*Texto del ejercicio:*
╔══
Por tanto, en discernir lo que es bueno y lo que es malo. El discípulo está llamado a ser luz con su palabra y con su persona, con su vida. Hagamos una reflexión. Reflexionemos sobre la luz de este hombre verdadero que es Cristo. Un cristiano no puede reflejar en su vida la luz que viene de los programas baratos de la televisión, de los escenarios donde se exhiben las ‘estrellas’ de este mundo.
El cristiano no luce desde la vacuidad de vidas que muchos admiran. NO. El cristiano no brilla con esta luz. El cristiano es reflejo de otra luz. Jesús introduce ahora otra imagen bíblica: “No puede ocultarse una ciudad construida sobre un monte”. Por tanto, esta luz debe ser bien visible. La comparación que Jesús utiliza de la ciudad que está sobre el monte no es para invitar a los discípulos a que se hagan ver, como tantas veces se ha hecho. “No practiquen sus obras para ser admirados por la gente… que no sepa tu izquierda lo que hace tu derecha… haz el bien y basta”.
╚══
*Serie de ejercicios:*
**A.** Transcribe el fragmento del texto sobre la luz del cristiano que empieza en «Por tanto, en» y sigue hasta «de este mundo.».
**B.** Continúa el texto sobre la luz del cristiano a partir de su última oración.

*Información presentada:*
╔══
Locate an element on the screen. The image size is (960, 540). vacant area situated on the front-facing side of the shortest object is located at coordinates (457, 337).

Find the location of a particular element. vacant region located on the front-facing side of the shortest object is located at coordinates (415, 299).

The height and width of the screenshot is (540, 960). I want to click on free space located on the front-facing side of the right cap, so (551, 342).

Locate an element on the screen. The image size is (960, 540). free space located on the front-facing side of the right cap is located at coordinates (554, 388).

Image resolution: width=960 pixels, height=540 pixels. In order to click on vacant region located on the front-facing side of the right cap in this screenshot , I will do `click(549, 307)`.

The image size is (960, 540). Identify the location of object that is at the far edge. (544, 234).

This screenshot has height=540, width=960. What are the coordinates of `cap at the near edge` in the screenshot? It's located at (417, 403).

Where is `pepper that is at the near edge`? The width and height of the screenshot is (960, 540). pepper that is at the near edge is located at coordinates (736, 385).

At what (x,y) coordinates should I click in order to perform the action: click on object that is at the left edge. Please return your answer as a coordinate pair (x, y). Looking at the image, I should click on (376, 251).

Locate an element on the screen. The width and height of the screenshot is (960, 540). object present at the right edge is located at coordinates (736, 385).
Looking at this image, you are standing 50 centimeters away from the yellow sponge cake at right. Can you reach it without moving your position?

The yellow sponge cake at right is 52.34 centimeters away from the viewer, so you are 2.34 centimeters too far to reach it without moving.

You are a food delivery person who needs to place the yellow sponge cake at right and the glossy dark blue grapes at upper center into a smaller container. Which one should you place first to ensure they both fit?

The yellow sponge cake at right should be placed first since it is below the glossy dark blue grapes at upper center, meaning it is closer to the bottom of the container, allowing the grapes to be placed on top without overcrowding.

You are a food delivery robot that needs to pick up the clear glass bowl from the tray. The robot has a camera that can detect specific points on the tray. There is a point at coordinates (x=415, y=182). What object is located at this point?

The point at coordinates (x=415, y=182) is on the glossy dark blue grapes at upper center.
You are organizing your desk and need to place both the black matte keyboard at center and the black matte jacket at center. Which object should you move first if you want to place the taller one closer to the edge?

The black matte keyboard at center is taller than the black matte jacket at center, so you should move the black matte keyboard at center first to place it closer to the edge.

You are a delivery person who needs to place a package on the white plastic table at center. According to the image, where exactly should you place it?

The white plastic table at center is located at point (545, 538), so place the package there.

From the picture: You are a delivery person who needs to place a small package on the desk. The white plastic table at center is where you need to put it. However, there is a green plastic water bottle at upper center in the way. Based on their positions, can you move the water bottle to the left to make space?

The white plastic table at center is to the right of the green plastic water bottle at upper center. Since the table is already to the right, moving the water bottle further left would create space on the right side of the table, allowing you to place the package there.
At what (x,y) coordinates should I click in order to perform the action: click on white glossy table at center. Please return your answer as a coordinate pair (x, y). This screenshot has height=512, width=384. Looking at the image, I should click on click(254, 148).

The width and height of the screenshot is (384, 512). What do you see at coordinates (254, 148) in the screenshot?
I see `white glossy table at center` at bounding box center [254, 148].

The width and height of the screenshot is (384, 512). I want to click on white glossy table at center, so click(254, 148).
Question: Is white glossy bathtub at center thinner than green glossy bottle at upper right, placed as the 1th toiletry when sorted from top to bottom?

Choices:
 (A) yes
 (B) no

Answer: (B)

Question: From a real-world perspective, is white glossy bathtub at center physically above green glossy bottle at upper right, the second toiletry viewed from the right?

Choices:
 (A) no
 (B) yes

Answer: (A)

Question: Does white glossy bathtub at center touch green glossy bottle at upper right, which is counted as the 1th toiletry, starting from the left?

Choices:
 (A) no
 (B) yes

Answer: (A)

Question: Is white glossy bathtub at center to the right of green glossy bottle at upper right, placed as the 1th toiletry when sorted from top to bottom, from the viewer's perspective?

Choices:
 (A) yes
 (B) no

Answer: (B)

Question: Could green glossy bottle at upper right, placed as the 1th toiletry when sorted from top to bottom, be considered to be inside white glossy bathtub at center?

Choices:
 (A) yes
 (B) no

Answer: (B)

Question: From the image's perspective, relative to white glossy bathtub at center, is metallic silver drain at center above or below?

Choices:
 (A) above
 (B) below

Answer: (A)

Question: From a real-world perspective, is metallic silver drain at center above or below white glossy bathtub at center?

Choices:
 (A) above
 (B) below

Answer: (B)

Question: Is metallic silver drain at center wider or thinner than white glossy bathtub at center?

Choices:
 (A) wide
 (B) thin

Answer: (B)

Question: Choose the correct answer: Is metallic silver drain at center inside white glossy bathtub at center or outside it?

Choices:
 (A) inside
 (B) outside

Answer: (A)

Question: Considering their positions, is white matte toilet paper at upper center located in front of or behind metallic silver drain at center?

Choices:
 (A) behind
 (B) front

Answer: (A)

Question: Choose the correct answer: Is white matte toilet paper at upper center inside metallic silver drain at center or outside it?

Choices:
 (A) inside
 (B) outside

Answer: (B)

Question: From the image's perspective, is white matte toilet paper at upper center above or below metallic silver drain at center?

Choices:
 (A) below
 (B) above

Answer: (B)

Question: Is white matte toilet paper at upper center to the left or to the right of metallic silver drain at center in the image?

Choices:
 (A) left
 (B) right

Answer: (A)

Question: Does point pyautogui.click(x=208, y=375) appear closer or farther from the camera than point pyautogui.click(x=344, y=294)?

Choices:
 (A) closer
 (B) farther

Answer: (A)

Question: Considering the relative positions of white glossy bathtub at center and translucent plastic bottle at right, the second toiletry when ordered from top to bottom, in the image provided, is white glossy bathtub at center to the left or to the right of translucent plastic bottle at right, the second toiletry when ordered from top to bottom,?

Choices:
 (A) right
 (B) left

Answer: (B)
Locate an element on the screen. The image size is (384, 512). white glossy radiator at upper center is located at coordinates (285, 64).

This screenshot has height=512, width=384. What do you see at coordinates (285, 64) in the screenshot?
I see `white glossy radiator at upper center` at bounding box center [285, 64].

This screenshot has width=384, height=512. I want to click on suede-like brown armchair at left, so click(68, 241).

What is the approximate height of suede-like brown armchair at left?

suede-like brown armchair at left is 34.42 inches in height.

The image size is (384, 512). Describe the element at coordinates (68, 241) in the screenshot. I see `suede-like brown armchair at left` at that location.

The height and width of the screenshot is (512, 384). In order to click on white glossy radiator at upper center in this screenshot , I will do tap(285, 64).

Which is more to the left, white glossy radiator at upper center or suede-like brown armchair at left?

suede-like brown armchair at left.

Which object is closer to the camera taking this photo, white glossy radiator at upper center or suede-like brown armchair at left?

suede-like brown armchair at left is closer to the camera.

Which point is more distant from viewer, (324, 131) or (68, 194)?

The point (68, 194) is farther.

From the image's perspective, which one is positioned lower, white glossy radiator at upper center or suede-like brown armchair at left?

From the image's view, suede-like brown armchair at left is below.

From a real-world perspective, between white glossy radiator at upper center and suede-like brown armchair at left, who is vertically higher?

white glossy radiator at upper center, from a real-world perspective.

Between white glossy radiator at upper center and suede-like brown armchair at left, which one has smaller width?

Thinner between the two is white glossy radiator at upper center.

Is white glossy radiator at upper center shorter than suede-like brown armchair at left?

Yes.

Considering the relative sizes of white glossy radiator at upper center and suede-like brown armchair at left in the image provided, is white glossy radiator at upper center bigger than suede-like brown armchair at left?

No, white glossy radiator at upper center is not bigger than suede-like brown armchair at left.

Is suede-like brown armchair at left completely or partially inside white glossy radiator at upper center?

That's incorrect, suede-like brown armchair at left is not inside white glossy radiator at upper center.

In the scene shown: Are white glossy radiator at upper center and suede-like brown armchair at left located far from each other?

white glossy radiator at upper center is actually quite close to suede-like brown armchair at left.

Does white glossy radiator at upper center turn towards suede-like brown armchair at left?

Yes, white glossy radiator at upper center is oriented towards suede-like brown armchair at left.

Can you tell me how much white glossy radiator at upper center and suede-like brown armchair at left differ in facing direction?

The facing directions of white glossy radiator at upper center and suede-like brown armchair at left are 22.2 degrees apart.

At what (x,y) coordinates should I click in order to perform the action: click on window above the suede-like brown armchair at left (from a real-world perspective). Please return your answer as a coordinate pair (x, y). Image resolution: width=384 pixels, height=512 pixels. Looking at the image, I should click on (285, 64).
╚══
*Respuestas numeradas:*
**A.**
Por tanto, en discernir lo que es bueno y lo que es malo. El discípulo está llamado a ser luz con su palabra y con su persona, con su vida. Hagamos una reflexión. Reflexionemos sobre la luz de este hombre verdadero que es Cristo. Un cristiano no puede reflejar en su vida la luz que viene de los programas baratos de la televisión, de los escenarios donde se exhiben las ‘estrellas’ de este mundo.

**B.**
El pedido de Jesús hace referencia a un texto bien conocido del profeta Isaías que presenta la ciudad de Jerusalén, sobre el monte. Por tanto, bien visible a todos; y todos los pueblos se encaminarán hacia Jerusalén para escuchar la palabra del Señor. Jesús viene a decir: no será Jerusalén la ciudad a donde acudirán todos los pueblos sino hacia la comunidad de mis discípulos donde todos los pueblos caminarán para recibir la luz que guía el camino de sus vidas.
Y otra imagen: “No se enciende una lámpara para meterla en un cajón, sino que se pone en el candelero para que alumbre a todos en la casa”. El ‘cajón’ era la medida del grano. No utilizaban los kilos sino los litros. ¿Qué quiere decir esta comparación?
Es importante estar atentos a no medir el evangelio con nuestros criterios humanos, con nuestras medidas. Jesús nos dice que los cristianos debemos estar atentos a no oscurecer la luz del evangelio. Esto es, deben buscar de no esconder esos textos que son molestos porque son difíciles de practicar: el compartir los bienes, el perdón incondicional, el amor desinteresado aún con el que nos hace el mal y nos persigue. Uno trata de esconderlos porque chocan con los criterios de nuestra justicia. La luz del evangelio no va encubierta.
El evangelio es la luz, primeramente, para los que están en la casa, esto es, antes de brillar delante de los demás, debemos haber recibido nosotros esta luz. “Brille igualmente la luz de ustedes ante los hombres, de modo que cuando ellos vean sus buenas obras”. Pero el texto original no dice ‘buenas obras’ sino ‘obras hermosas’.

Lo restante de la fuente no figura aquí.